**Assigned task:**
Can you reproduce, word for word, the part of the commentary on residential school deaths from "Rustad is not a" up to and including "for political expediency."?

**Document segment:**
*** Begin section ***

By Marco Navarro-Genie

When politicians misrepresent facts or historical events, whether out of ignorance or political expediency, they do a disservice to the truth and public trust. On Feb. 24, 2025, B.C. Conservative Party Leader John Rustad reportedly told Global News that “more than 4,000 children did not return home” from residential schools because “those children died in residential schools.” As researcher Nina Green points out, this statement is demonstrably false and contradicts the Truth and Reconciliation Commission’s (TRC) final report.

Sadly, Rustad is not the only one making such claims. Similar statements, portrayed as facts, are repeated by politicians who should know better.

The truth, according to the TRC, is that 423 named children died on the premises of residential schools between 1867 and 2000. That is a tragedy, and we must expand our understanding of how and why these deaths occurred. To learn from tragedies, we must acknowledge and reflect on them. But to truly understand, we must accept what is true rather than bending or distorting it. Repeating the claim that “more than 4,000” children died in residential schools, as Rustad and others have uncritically reported, misrepresents reality.

The vastly inflated number, according to Green, originates from the University of Manitoba’s National Centre for Truth and Reconciliation (NCTR), which has misrepresented the data by including children who died after leaving school—in hospitals, in accidents at home, and even well into adulthood. This distortion has led to widespread misrepresentation, misleading policymakers and the public.

Why does this matter?

Canada’s history with Indigenous residential schools is deeply painful. Abuses, neglect and forced assimilation were real in many instances. However, distorting the facts about residential school deaths promotes a false narrative of genocide that does not serve justice—in fact, this false narrative undermines it. If reconciliation means anything, it must be built on truth, not contrived political narratives.

By repeating the claim that more than 4,000 children died at residential schools, Rustad is spreading falsehoods and stoking division. This figure has been used to justify claims of mass graves, leading to international headlines and widespread outrage that harm present generations of Indigenous people. Yet, nearly four years after the first claims of unmarked graves, no remains have been excavated or verified.

Rustad is not a private citizen—he is a public figure whose words carry weight. As such, he is responsible for ensuring that the information he disseminates is accurate. Rustad is failing in his duty to the public. Depending on his motivation, he contributes to a culture in which historical accuracy is sacrificed for political expediency.

*** End section ***

**Data extract:**
*** Begin section ***

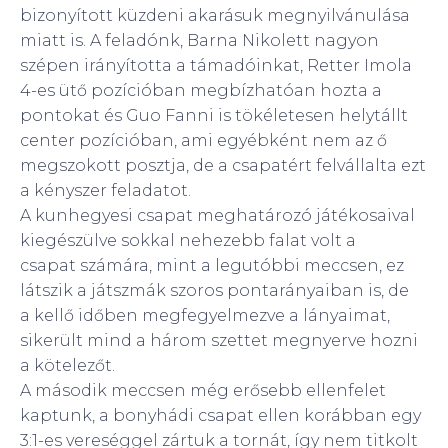
bizonyított küzdeni akarásuk megnyilvánulása
miatt is. A feladónk, Barna Nikolett nagyon
szépen irányította a támadóinkat, Retter Imola
4-es ütő pozícióban megbízhatóan hozta a
pontokat és Guo Fanni is tökéletesen helytállt
center pozícióban, ami egyébként nem az ő
megszokott posztja, de a csapatért felvállalta ezt
a kényszer feladatot.
A kunhegyesi csapat meghatározó játékosaival
kiegészülve sokkal nehezebb falat volt a
csapat számára, mint a legutóbbi meccsen, ez
látszik a játszmák szoros pontarányaiban is, de
a kellő időben megfegyelmezve a lányaimat,
sikerült mind a három szettet megnyerve hozni
a kötelezőt.
A második meccsen még erősebb ellenfelet
kaptunk, a bonyhádi csapat ellen korábban egy
3:1-es vereséggel zártuk a tornát, így nem titkolt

*** End section ***

**Response area:**
Rustad is not a private citizen—he is a public figure whose words carry weight. As such, he is responsible for ensuring that the information he disseminates is accurate. Rustad is failing in his duty to the public. Depending on his motivation, he contributes to a culture in which historical accuracy is sacrificed for political expediency.